The allegation was made during a civil suit taken against former Sinn Féin leader, Gerry Adams for £1 in damages by three victims of IRA bombings in England, who argue that he was “directly responsible” for three IRA bombings between 1973 and 1996.

Brian Stack was the chief prison officer at Portlaoise Prison and died in September 1984 – 18 months after he was shot in the head by members of the Provisional IRA outside a boxing competition in Dublin.

“Pat Doherty sanctioned the murder of my father,” Austin Stack told Justice Jonathan Swift.

He said he believed that Doherty, an MP for West Tyrone for almost two decades, had then been quartermaster general of the IRA.

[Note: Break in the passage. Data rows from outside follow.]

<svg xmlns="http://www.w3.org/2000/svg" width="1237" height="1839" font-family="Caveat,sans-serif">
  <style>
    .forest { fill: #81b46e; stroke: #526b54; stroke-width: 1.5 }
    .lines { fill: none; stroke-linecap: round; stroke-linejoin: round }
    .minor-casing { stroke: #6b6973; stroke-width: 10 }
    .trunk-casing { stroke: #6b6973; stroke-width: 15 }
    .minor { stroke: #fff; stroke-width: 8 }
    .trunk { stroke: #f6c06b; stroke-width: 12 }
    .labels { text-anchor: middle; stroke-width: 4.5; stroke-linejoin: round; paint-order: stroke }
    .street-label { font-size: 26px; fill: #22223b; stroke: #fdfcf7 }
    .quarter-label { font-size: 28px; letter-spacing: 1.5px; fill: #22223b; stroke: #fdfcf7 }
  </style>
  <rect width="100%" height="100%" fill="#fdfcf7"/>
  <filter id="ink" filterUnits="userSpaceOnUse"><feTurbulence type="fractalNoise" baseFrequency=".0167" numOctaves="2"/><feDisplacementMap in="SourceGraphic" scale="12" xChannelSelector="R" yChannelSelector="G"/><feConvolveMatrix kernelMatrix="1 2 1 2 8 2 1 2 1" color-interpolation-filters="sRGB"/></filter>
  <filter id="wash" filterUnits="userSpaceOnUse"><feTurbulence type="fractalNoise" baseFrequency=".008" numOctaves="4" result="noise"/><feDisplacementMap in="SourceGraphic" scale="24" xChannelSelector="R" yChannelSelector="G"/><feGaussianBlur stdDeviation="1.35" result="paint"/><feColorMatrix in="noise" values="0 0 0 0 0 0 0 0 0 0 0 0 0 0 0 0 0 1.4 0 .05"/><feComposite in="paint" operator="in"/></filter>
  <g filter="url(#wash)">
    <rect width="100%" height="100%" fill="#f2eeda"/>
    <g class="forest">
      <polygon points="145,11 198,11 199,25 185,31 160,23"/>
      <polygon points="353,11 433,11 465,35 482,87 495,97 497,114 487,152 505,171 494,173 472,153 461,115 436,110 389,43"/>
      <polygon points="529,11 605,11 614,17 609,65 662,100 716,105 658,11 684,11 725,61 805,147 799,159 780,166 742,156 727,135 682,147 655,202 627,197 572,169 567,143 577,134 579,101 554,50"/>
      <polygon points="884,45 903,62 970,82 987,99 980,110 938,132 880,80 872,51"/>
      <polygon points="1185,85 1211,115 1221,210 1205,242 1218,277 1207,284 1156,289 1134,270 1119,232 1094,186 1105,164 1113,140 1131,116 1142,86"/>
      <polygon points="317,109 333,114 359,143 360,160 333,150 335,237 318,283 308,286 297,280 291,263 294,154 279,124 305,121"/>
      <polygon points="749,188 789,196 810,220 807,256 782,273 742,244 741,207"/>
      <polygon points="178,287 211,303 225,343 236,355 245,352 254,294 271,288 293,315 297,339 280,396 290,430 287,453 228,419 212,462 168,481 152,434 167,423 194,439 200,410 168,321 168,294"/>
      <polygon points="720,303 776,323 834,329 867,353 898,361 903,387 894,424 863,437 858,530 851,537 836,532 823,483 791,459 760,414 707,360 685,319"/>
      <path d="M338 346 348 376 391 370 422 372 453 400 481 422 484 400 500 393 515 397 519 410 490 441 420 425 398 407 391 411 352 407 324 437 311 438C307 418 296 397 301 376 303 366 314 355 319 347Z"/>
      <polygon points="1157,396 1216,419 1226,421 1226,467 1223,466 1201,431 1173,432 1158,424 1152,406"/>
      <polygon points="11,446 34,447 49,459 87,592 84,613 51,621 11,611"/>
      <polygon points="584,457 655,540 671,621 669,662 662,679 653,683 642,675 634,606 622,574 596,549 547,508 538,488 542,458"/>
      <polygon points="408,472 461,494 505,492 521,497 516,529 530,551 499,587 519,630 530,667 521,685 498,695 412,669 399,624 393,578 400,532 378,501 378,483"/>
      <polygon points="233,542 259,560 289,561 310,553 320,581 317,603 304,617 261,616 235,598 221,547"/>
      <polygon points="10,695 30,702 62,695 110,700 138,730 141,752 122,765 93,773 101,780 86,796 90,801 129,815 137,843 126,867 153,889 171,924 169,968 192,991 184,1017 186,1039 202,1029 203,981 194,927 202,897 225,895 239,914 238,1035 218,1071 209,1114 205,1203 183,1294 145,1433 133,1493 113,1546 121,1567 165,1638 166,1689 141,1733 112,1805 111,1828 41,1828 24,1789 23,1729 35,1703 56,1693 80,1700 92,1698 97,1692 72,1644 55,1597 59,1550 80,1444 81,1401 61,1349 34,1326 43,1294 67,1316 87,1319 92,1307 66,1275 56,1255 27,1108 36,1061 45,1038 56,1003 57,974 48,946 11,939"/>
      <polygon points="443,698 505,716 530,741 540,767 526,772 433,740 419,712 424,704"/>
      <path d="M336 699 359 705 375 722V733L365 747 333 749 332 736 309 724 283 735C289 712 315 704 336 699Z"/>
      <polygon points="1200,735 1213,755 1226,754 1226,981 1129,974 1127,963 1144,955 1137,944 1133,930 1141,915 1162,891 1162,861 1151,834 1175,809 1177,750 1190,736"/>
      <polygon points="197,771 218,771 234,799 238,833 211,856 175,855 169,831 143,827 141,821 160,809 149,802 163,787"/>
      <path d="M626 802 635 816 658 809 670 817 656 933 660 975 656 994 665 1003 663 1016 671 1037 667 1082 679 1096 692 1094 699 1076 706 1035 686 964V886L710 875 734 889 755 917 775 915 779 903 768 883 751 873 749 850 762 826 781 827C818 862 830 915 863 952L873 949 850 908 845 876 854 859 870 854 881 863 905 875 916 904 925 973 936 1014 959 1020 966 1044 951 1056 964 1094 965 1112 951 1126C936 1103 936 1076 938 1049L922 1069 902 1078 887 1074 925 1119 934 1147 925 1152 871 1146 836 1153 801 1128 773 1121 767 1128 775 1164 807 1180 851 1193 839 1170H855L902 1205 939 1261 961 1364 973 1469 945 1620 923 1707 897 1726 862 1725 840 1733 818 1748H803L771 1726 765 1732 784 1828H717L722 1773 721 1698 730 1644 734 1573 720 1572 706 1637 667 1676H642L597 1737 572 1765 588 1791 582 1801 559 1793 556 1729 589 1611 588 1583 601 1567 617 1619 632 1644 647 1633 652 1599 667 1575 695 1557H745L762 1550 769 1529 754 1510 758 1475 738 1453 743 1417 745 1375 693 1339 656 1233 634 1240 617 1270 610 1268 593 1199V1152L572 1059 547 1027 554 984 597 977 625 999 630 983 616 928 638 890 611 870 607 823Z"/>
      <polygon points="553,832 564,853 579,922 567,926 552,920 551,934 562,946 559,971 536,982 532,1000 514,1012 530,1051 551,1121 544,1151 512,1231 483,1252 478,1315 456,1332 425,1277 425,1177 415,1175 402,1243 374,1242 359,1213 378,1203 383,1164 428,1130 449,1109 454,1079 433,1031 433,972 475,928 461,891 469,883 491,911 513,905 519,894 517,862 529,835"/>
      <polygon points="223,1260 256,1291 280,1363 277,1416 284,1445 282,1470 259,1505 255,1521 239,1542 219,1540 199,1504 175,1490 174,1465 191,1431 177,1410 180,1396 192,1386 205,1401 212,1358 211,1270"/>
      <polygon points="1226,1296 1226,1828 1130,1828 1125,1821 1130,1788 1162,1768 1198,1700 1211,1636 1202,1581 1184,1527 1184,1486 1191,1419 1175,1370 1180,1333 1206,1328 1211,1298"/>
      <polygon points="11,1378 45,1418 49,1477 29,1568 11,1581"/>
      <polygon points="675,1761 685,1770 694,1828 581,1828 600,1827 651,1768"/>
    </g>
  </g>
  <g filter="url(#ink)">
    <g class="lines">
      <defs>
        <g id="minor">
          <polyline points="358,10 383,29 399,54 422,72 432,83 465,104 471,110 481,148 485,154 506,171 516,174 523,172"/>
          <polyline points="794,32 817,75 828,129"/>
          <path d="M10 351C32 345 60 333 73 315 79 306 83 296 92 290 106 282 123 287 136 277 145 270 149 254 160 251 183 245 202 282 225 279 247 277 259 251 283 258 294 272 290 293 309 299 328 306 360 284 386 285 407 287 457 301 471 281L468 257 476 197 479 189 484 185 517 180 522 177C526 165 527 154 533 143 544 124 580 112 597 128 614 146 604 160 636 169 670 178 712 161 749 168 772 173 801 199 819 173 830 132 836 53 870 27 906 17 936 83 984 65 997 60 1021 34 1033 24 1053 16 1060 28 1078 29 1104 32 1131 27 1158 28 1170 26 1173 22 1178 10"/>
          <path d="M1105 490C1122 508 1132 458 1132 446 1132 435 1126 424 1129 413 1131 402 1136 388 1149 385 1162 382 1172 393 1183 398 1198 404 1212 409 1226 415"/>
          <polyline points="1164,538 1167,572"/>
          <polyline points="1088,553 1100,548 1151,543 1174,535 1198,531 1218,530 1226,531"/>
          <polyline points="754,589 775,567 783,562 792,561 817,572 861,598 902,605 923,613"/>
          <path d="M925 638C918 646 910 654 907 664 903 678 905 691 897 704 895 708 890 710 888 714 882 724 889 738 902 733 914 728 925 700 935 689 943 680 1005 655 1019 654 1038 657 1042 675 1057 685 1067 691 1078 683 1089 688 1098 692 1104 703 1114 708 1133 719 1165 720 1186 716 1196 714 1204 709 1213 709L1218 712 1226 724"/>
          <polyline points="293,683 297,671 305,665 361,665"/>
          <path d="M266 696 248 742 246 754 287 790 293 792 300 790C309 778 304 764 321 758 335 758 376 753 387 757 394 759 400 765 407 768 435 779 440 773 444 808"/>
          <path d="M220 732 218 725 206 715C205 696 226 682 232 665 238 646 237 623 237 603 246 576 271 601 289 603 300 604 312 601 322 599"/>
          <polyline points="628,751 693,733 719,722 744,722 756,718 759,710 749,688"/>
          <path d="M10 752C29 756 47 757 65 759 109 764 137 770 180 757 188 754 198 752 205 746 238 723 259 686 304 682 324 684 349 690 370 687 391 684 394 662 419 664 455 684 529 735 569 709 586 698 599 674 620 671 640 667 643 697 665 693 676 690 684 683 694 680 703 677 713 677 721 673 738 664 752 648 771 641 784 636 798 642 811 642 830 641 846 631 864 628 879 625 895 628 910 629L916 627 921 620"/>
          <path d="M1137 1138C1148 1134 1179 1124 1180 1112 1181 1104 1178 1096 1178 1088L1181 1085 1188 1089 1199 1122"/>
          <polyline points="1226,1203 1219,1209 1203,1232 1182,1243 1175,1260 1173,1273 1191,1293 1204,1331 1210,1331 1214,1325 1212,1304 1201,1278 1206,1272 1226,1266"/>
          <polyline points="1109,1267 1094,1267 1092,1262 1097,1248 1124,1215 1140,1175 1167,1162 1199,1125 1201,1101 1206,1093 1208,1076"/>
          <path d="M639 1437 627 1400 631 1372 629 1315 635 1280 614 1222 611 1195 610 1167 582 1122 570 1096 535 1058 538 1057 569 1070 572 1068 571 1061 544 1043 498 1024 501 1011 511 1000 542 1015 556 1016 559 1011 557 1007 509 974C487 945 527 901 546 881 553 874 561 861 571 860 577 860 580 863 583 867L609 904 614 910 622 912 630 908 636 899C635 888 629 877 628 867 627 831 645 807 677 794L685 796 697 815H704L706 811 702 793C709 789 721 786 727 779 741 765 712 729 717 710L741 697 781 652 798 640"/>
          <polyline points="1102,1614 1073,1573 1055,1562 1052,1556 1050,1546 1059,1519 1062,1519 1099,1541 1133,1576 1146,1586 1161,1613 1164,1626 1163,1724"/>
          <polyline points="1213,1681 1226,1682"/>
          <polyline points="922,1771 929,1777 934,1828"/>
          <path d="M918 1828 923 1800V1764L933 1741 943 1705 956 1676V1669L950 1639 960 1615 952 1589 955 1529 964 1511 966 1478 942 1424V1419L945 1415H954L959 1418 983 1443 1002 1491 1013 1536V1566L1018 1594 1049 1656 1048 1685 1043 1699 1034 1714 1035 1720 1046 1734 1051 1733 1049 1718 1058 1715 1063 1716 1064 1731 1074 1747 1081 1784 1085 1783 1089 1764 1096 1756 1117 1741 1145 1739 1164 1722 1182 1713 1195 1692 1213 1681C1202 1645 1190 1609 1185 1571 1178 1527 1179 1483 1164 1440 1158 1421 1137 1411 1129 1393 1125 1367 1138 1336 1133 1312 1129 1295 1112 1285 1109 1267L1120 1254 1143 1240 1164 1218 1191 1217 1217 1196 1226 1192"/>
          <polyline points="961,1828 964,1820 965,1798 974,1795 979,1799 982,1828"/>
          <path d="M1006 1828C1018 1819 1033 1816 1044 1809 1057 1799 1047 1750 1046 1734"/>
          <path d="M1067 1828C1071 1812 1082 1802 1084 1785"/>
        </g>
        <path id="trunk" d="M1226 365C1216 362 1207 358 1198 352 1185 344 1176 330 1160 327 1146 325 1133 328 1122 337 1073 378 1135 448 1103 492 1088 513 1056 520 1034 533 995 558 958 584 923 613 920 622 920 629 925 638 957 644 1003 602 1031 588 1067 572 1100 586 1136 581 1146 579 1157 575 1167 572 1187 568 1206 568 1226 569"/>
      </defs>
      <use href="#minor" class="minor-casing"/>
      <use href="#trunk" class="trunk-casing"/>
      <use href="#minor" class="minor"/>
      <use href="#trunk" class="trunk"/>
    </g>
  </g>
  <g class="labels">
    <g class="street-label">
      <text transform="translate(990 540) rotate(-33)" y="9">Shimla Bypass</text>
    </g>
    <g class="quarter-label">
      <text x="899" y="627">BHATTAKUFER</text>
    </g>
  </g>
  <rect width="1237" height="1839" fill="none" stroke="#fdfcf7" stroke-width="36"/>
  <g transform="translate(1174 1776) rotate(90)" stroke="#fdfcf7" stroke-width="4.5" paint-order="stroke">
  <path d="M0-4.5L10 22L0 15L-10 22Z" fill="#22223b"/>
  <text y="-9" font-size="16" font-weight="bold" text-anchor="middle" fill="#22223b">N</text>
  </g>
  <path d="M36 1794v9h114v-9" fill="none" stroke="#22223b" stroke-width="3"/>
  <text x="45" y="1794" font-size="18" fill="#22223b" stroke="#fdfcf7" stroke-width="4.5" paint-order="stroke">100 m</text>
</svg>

On Thursday, Austin Stack accused Adams of repeatedly telling lies about a meeting they had in 2013 where Stack sought the then Sinn Féin leader’s help to find out more about his father’s killing.

Adams had given false information about the encounter, he claimed, telling An Garda Siochána that Stack had given four names of people involved in his father’s killing when Stack said he had done no such thing.

Stack said he had been given information about the killing from two respected journalists with long-standing knowledge of the IRA: former Garda chief supt Peter Maguire and IRA informer Sean O’Callaghan.

Adams, he said, later ordered his close colleague Martin “Duckster” Lynch to investigate his father’s killing, he said, which is only something one would do if one were part of the supervisory arm of an organisation.

Later, Lynch told him the matter had been investigated and found that the killing had not been sanctioned and the person responsible had “been disciplined”.

Adams was a senior figure in the IRA, Stack argued, had “an intimate knowledge” of its workings and “was able to speak with one voice on behalf of the IRA and its former volunteers” when he apologised in the Dáil for Det Gda Jerry McCabe’s killing.